### [Task statement]
Please render each line of the records below as a Markdown table with the columns Row and Line, numbering the rows and skipping any blank lines. Leave the pictures out of your answer.

____________

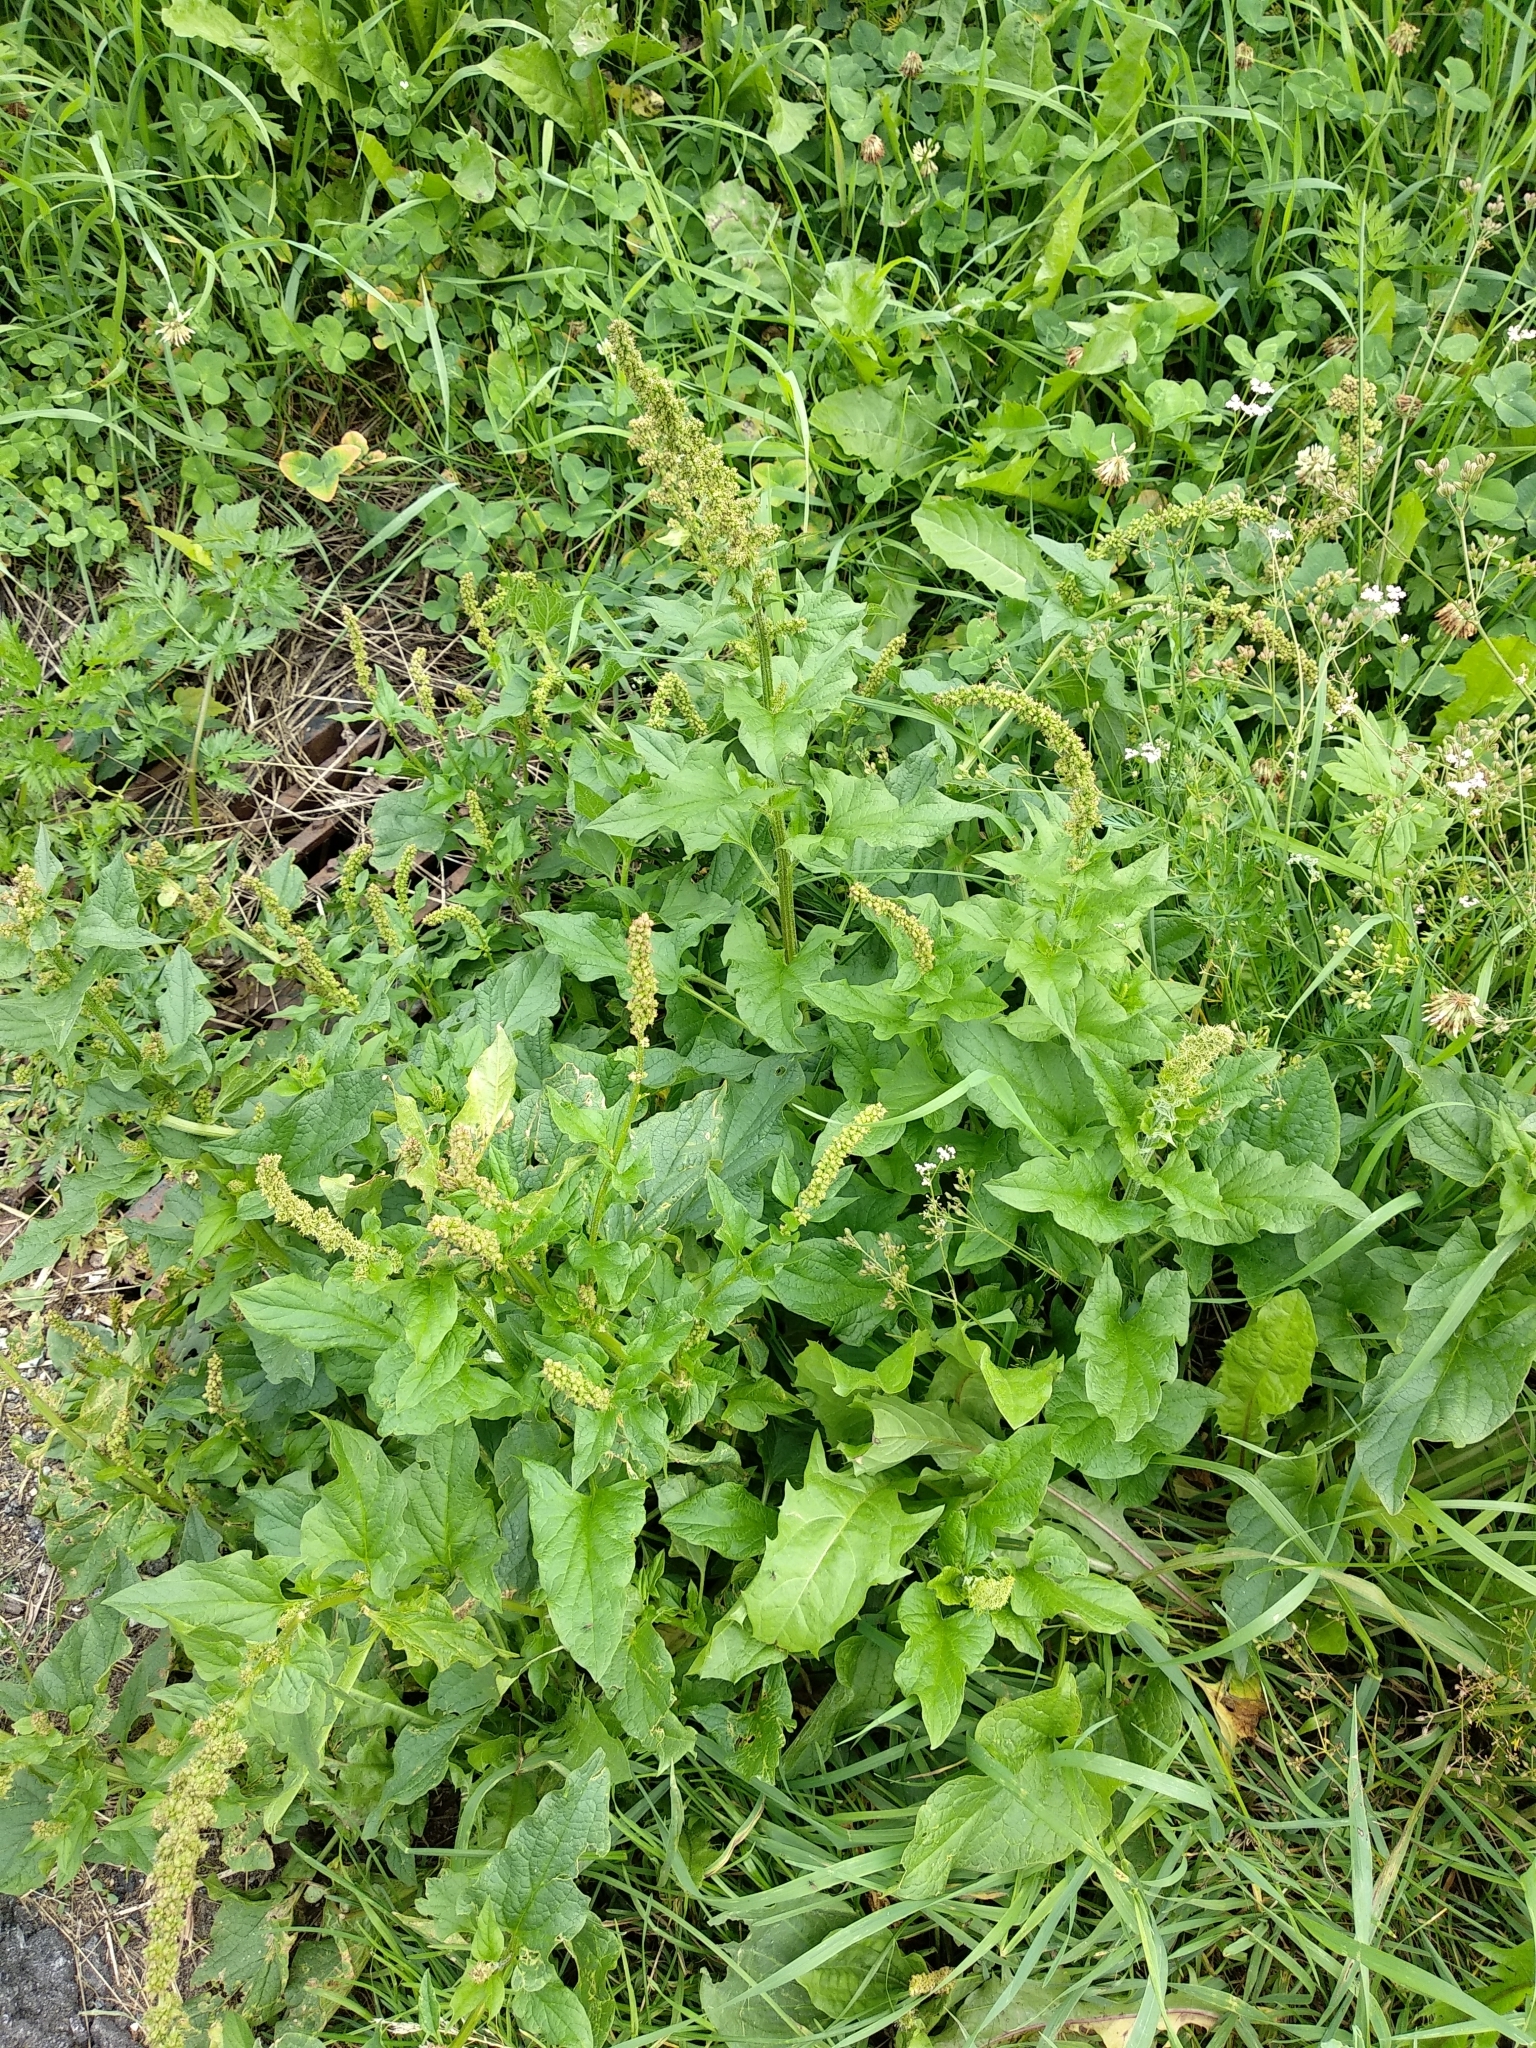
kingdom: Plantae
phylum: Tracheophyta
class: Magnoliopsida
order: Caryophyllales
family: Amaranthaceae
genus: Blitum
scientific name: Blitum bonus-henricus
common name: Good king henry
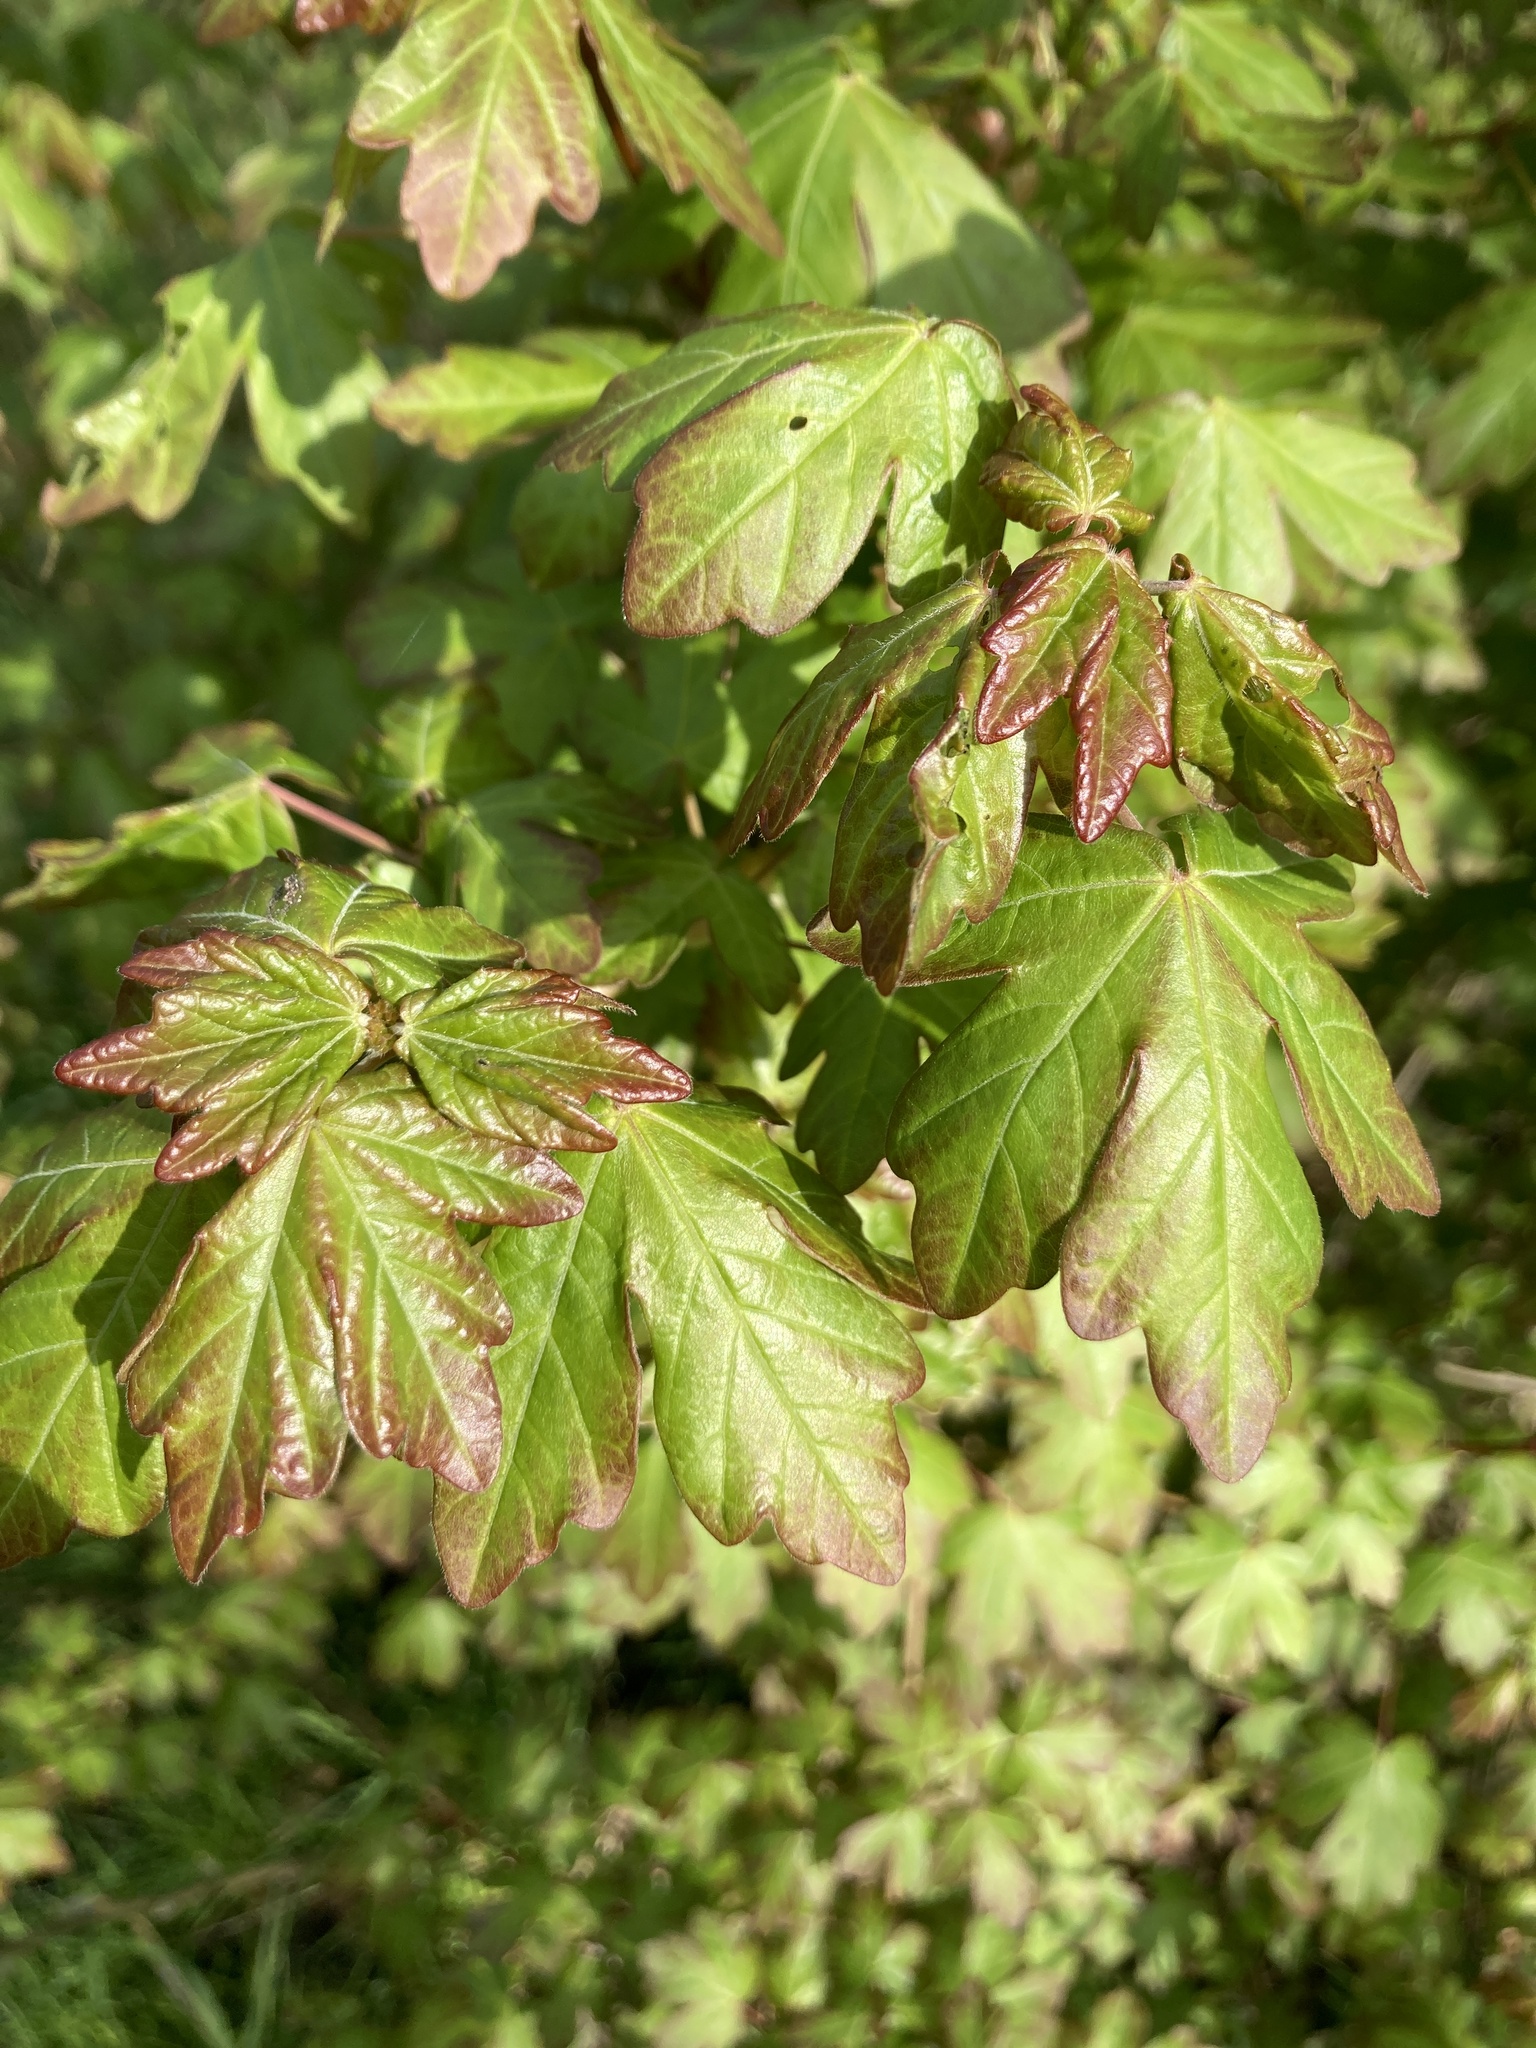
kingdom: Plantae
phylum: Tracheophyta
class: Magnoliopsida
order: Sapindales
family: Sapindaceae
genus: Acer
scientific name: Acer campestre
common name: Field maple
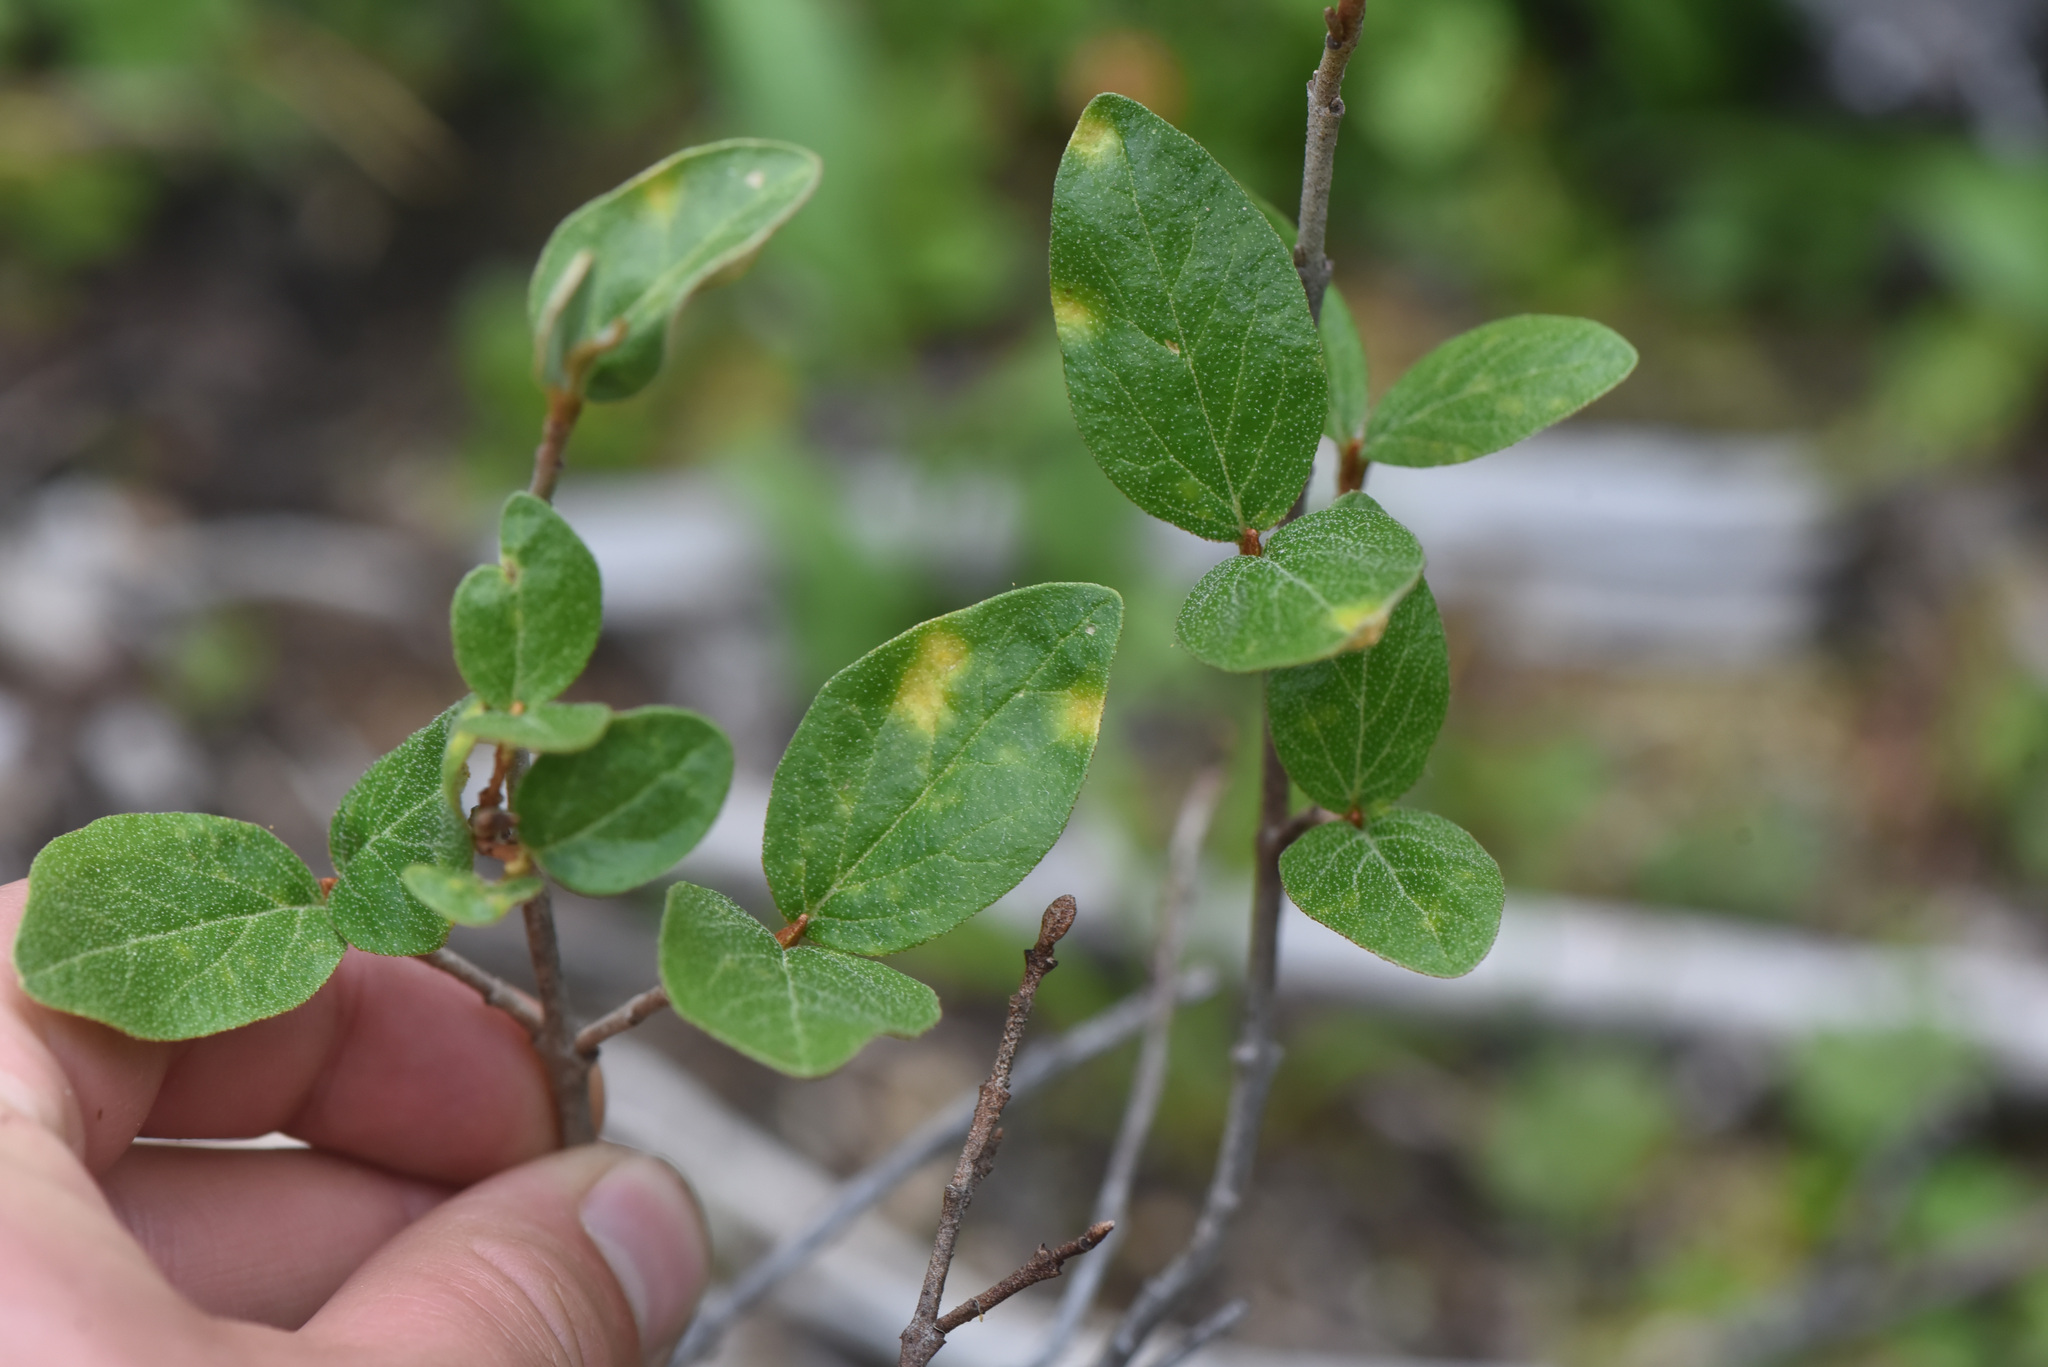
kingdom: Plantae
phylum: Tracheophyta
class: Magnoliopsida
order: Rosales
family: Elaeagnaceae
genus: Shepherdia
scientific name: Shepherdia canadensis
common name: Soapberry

____________

### [Final result]
| Row | Line |
|---|---|
| 1 | kingdom: Plantae |
| 2 | phylum: Tracheophyta |
| 3 | class: Magnoliopsida |
| 4 | order: Caryophyllales |
| 5 | family: Amaranthaceae |
| 6 | genus: Blitum |
| 7 | scientific name: Blitum bonus-henricus |
| 8 | common name: Good king henry |
| 9 | kingdom: Plantae |
| 10 | phylum: Tracheophyta |
| 11 | class: Magnoliopsida |
| 12 | order: Sapindales |
| 13 | family: Sapindaceae |
| 14 | genus: Acer |
| 15 | scientific name: Acer campestre |
| 16 | common name: Field maple |
| 17 | kingdom: Plantae |
| 18 | phylum: Tracheophyta |
| 19 | class: Magnoliopsida |
| 20 | order: Rosales |
| 21 | family: Elaeagnaceae |
| 22 | genus: Shepherdia |
| 23 | scientific name: Shepherdia canadensis |
| 24 | common name: Soapberry |